In the entries below, which lines run from the one containing "thumb tip: (165, 372)" to the one containing "pinky tip: (257, 529)"? Copy exactly those lines, ends included, and no others.
_ _ _
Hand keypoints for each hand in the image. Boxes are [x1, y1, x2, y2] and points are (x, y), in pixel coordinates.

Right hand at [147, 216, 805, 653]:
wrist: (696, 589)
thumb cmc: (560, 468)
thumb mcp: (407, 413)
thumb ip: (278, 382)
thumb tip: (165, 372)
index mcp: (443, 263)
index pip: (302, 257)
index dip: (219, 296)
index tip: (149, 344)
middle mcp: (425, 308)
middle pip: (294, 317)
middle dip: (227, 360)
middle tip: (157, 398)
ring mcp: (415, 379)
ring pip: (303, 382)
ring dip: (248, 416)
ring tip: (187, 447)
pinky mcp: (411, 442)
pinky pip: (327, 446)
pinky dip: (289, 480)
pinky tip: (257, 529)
_ _ _
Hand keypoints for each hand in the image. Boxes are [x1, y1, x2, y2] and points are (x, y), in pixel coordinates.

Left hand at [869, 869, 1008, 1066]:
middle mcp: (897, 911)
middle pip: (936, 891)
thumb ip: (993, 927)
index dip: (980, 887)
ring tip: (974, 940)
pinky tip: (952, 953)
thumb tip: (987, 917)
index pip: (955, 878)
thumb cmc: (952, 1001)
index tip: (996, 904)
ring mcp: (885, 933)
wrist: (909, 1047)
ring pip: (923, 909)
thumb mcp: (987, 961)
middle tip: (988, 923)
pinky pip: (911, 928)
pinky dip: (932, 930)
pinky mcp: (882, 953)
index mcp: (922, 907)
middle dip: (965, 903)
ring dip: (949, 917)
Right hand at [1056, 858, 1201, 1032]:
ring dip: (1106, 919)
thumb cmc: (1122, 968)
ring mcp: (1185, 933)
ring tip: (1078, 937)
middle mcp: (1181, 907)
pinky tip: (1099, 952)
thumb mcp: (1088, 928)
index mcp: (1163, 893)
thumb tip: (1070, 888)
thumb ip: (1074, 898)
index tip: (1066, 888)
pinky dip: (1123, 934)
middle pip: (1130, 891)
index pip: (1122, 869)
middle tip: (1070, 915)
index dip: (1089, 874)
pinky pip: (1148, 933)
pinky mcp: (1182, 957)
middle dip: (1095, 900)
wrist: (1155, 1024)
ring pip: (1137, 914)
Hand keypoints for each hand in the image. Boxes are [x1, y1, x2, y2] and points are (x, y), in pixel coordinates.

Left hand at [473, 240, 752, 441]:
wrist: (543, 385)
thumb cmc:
_ _ _
> _Written reply_
thumb tip: (165, 372)
index mcp: (443, 263)
index pip: (302, 257)
index dip: (219, 296)
index tip: (149, 344)
middle mcp: (425, 308)
middle pip: (294, 317)
middle dip: (227, 360)
middle tip: (157, 398)
ring mcp: (415, 379)
ring pip: (303, 382)
ring dip: (248, 416)
ring tip: (187, 447)
pinky mcp: (411, 442)
pinky pip: (327, 446)
pinky dip: (289, 480)
pinky tip: (257, 529)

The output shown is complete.